A new exhibition featuring nearly 200 bowls asks visitors to consider the ubiquitous bowl in new ways. The history of the bowl is the history of civilization, according to artist and Pacific Northwest College of Art (PNCA) professor M.K. Guth. Yet because it holds cereal, soup, tea, or even spare change, it becomes so familiar as to be overlooked.

The second in a new exhibition series, Object Focus, Object Focus: The Bowl is on view at the Museum of Contemporary Craft in Portland, OR, in partnership with PNCA.

Lucie Rie, untitled small pink bowl c. 1950

Through a variety of engaging activities, Object Focus: The Bowl invites the viewer to connect the work on display in the Museum with the bowl in his or her everyday life. The bowls on view range from the functional to the decorative, industrially produced to handmade, and span the globe geographically and culturally.

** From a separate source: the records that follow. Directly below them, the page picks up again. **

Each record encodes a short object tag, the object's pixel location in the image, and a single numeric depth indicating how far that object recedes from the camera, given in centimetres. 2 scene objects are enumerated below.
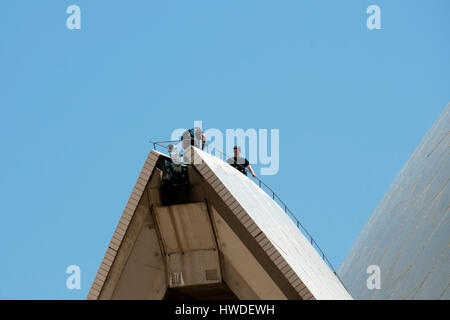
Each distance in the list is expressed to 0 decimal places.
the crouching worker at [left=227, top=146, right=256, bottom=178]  3709
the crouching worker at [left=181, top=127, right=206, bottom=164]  3050
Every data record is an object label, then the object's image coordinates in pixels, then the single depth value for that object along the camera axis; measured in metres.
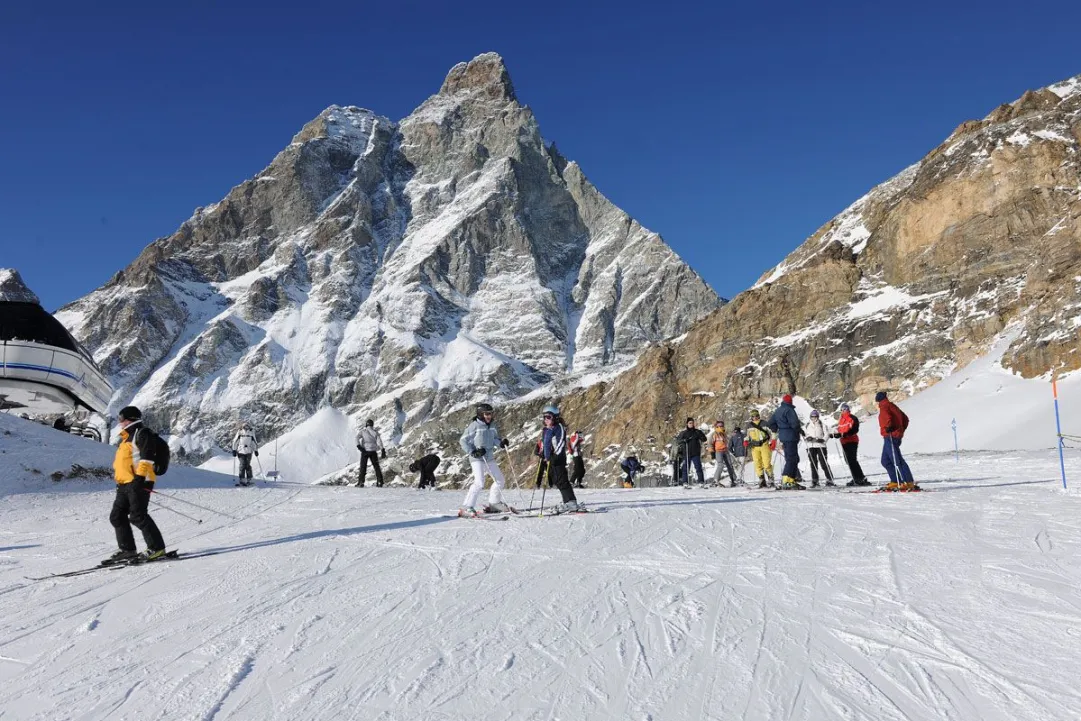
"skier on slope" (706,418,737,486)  18.81
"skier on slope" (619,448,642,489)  25.64
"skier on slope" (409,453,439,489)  21.66
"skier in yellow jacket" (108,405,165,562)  7.80
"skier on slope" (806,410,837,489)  15.62
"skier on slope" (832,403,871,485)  14.20
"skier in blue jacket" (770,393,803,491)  14.97
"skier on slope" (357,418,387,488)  20.45
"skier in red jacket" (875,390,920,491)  12.70
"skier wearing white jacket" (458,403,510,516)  10.64
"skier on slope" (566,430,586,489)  20.17
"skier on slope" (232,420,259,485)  19.38
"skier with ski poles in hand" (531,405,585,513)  10.95
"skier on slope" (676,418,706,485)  20.25
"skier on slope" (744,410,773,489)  16.38
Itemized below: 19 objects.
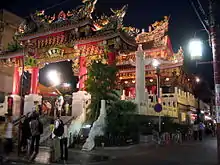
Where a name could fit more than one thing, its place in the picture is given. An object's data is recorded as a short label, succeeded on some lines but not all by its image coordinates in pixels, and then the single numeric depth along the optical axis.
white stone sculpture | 11.81
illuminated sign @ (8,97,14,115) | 18.90
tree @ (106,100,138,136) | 12.72
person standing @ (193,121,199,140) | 18.28
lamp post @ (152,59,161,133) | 18.21
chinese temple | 16.81
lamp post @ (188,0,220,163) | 7.72
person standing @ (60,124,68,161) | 9.07
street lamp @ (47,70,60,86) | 21.55
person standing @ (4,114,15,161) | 8.29
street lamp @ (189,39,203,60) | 9.58
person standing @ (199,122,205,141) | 18.66
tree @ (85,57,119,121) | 14.18
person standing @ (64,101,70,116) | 16.83
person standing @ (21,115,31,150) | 10.58
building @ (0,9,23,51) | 28.36
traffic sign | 12.86
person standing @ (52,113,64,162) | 8.92
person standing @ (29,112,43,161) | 9.12
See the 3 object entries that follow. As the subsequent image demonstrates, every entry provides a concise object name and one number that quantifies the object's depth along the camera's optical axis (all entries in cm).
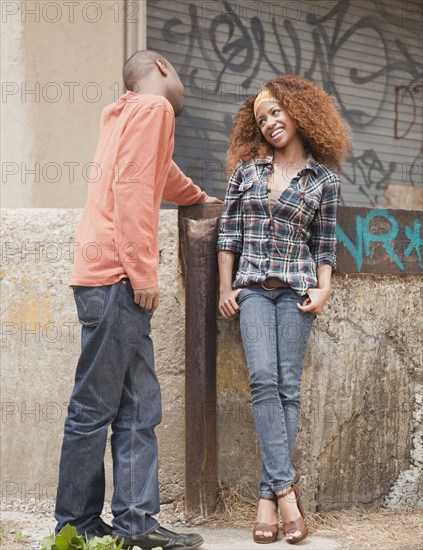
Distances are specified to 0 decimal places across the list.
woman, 567
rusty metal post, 622
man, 497
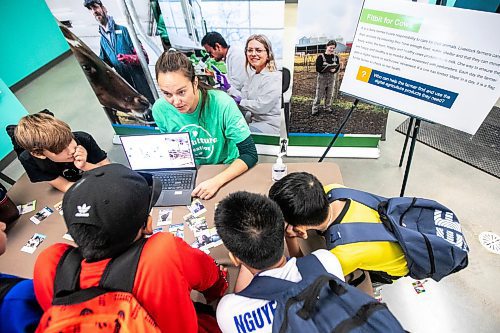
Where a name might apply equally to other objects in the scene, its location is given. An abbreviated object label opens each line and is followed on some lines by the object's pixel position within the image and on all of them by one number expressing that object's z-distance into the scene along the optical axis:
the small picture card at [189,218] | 1.35
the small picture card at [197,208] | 1.39
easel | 1.85
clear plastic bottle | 1.47
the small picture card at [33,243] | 1.29
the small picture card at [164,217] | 1.36
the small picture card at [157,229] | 1.32
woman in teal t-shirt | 1.52
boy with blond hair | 1.51
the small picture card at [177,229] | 1.30
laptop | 1.45
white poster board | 1.46
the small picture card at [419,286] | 1.86
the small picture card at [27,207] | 1.48
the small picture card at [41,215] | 1.43
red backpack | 0.62
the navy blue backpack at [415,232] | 1.12
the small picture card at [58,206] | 1.48
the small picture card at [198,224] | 1.32
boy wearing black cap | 0.73
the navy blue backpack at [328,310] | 0.69
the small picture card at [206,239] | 1.25
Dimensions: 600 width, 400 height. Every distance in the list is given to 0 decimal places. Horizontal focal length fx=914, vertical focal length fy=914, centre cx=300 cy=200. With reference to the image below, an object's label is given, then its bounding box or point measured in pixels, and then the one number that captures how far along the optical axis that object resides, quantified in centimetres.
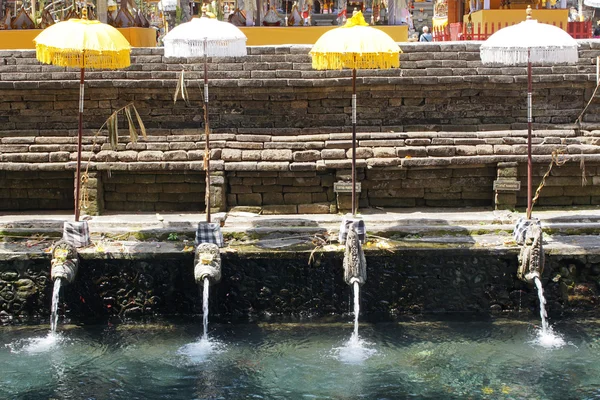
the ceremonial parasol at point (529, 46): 986
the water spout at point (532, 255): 959
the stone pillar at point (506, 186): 1162
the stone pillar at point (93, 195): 1176
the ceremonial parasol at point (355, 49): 978
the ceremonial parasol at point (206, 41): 1007
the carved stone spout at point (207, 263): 944
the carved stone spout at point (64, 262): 948
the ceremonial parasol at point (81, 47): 969
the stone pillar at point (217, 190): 1161
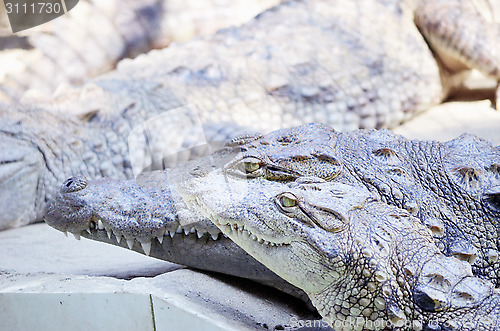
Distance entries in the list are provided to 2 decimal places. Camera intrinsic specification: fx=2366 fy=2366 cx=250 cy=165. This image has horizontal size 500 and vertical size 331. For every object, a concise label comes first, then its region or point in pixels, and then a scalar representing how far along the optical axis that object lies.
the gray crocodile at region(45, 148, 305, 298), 3.52
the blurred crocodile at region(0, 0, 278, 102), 5.31
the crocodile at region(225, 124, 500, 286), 3.47
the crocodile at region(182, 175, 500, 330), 3.29
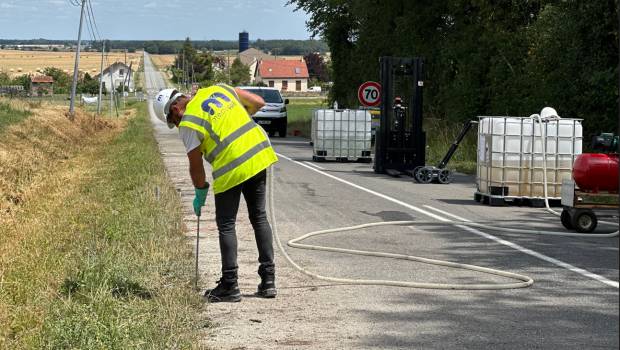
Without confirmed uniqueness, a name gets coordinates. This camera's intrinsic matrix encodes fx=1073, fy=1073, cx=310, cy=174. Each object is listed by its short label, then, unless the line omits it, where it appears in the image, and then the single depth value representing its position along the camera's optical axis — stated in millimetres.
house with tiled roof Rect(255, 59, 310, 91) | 189750
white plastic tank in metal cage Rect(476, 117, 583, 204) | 15883
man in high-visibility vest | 8141
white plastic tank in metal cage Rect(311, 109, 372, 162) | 26750
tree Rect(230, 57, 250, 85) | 147625
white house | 155375
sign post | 28783
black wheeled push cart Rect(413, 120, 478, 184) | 20078
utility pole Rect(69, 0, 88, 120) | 56844
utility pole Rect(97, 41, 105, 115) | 74688
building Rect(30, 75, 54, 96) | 129888
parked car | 42156
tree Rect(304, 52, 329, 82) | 196000
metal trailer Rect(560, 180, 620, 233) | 12562
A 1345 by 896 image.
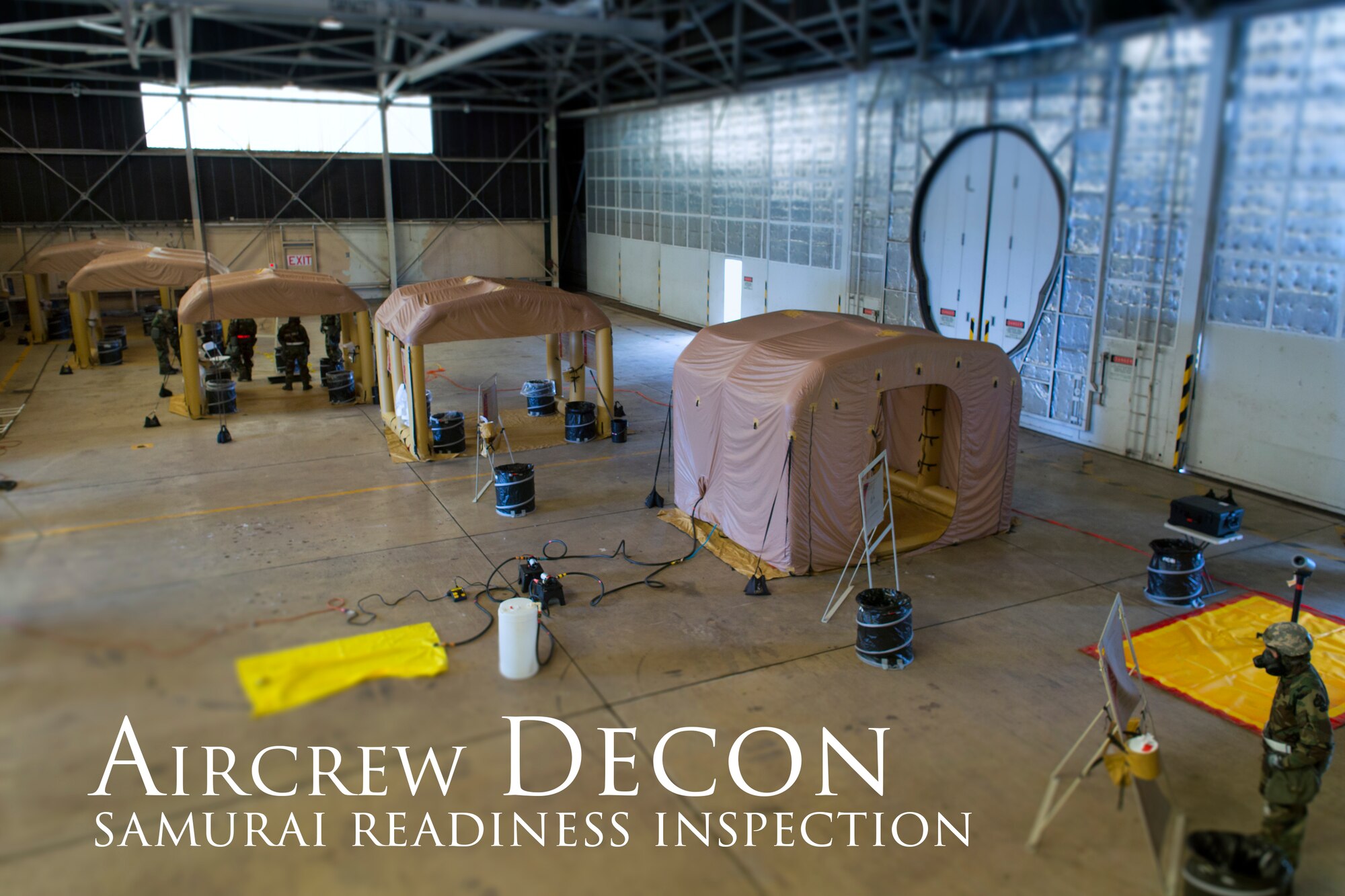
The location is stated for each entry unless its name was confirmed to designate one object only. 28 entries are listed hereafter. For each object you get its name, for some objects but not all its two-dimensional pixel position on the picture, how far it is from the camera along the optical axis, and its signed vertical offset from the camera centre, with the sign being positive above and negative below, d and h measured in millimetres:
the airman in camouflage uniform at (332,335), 20583 -2419
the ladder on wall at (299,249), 31031 -763
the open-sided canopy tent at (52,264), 23844 -993
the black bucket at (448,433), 14969 -3262
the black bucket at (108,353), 22031 -2957
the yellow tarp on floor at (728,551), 10633 -3793
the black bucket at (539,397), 17750 -3192
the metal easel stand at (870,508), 9594 -2872
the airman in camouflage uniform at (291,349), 19312 -2504
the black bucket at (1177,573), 9742 -3557
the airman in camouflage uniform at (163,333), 20297 -2296
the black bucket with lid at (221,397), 17281 -3133
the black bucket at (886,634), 8445 -3624
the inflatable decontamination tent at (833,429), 10211 -2365
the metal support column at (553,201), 33875 +895
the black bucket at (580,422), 15969 -3291
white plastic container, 8023 -3477
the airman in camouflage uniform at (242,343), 20234 -2501
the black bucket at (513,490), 12250 -3399
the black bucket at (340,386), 18188 -3086
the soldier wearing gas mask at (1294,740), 5930 -3208
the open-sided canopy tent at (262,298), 16438 -1299
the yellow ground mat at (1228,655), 7988 -3929
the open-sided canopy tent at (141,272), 20688 -1024
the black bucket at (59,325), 25406 -2662
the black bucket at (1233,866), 5039 -3456
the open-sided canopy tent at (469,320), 14328 -1470
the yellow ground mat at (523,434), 15375 -3589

“I felt like the bowl needed some attention,” said director and chief curator of the exhibit Namita Gupta Wiggers. “I started talking with artists and craftsmen and designers and nothing had been done that focused on the actual crafting of the bowl. Just like a table or a chair, these are craft based objects.”

Kurt Weiser bowl c. 1977

Deyan Sudjic director at the Design Museum London, has written in The Language of Things that everyday objects like the table, chair, and lamp have been pulled into the realm of design to become the Noguchi Table, Eames Chair, and Ingo Maurer Lamp. And according to Wiggers, the bowl, perhaps too commonplace and familiar, has stubbornly refused to be co-opted in this way.

In Part One: Reflect + Respond, Wiggers has invited anthropologists, artists, poets, novelists and curators to write 500 words on a bowl of their choosing from the exhibition. Throughout the exhibition, the Museum also invites viewers to write their own 500-word pieces on the bowl in an effort to gather 50,000 words by August.

Students from PNCA’s BFA in Illustration program will be contributing works on the bowl, and visitors are invited to contribute drawings to the exhibition as well.

Erik Gronborg, American Anatomy Chart c. 1967

The second part of the exhibition, Part Two: Engage + Use, explores the social role of the bowl through artist projects, performances, a symposium, through contributions by the region’s chefs and a project in partnership with Portland restaurants.

Ayumi Horie created a bowl lending library that will allow visitors to handle handcrafted bowls in the museum and borrow objects to be used at home. For his project, Bowls Around Town, Michael Strand has created traveling trunks that contain a ceramic bowl, digital camera, and recipe book to circulate among some of Portland’s communities that come together around mealtimes.

Area chefs, cookbook authors, bakers and candymakers will make bowl selections and offer recipes at the Chefs’ Table. In addition, there will be a reprisal of Transference by Andy Paiko and Ethan Rose, as well as a series of performances by Craft Mystery Cult. Finally, there will be a symposium on Craft and Social Practice featuring some of the artists featured in Object Focus: The Bowl, planned in conjunction with Portland State University’s Open Engagement Conference.

Part one of the exhibit will be on display through August 3 and part two runs through September 21.